[Available data Boundary: Start]

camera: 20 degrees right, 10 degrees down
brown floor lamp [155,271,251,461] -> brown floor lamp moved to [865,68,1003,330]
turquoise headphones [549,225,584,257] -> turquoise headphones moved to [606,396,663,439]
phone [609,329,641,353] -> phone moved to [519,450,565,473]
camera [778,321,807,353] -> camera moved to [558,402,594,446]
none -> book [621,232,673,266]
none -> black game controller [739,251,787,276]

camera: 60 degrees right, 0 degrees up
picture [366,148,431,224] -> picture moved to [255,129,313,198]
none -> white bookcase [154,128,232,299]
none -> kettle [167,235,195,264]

[Available data Boundary: End]
[Available data Boundary: Start]

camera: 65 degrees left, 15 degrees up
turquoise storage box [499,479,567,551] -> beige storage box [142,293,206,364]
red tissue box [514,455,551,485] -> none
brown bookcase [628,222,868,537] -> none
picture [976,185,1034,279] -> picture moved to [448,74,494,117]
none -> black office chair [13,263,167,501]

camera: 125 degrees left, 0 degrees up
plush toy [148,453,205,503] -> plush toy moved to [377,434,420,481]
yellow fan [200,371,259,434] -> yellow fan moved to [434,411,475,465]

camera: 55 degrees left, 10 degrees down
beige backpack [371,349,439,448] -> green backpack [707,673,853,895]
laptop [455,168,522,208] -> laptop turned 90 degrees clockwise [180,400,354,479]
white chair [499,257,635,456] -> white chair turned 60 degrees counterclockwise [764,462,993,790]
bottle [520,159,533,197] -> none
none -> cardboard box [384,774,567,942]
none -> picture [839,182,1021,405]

[Available data Boundary: End]
[Available data Boundary: Start]

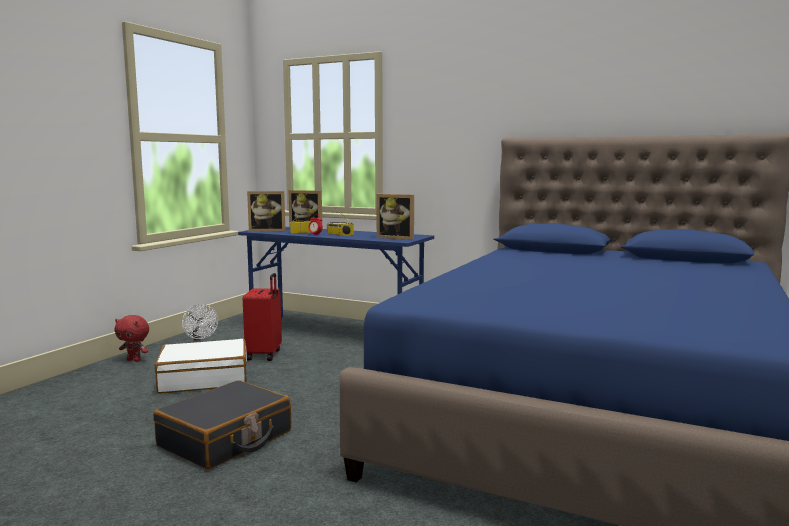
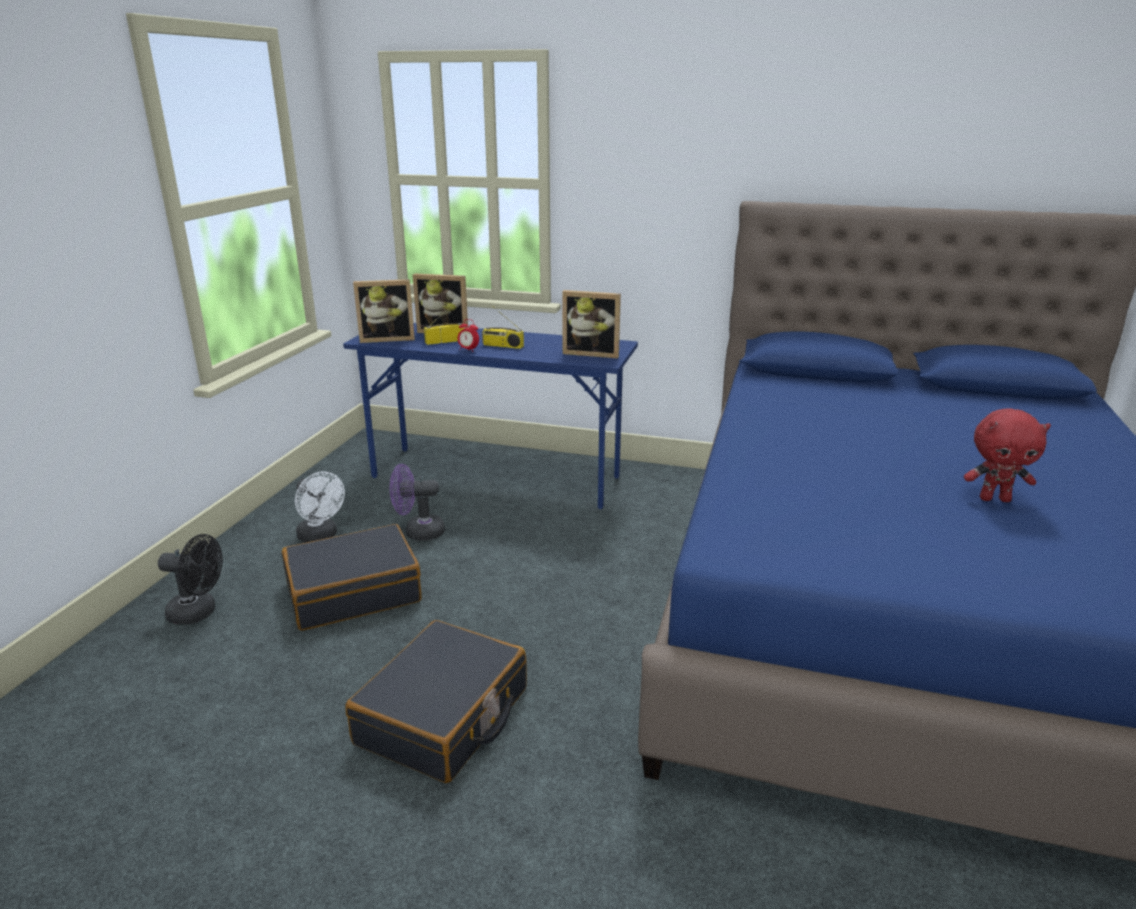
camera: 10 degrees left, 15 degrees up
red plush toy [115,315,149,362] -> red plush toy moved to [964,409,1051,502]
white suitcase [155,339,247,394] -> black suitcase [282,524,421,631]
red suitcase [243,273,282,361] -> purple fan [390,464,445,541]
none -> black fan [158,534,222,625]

[Available data Boundary: End]

# Directions
Output only an exact transcription of the lines above from the one with "yellow fan [200,371,259,434]" up to and including the one with "none -> picture [839,182,1021,405]".

# Task solution
yellow fan [200,371,259,434] -> yellow fan moved to [434,411,475,465]

camera: 55 degrees left, 10 degrees down
beige backpack [371,349,439,448] -> green backpack [707,673,853,895]
laptop [455,168,522,208] -> laptop turned 90 degrees clockwise [180,400,354,479]
white chair [499,257,635,456] -> white chair turned 60 degrees counterclockwise [764,462,993,790]
bottle [520,159,533,197] -> none
none -> cardboard box [384,774,567,942]
none -> picture [839,182,1021,405]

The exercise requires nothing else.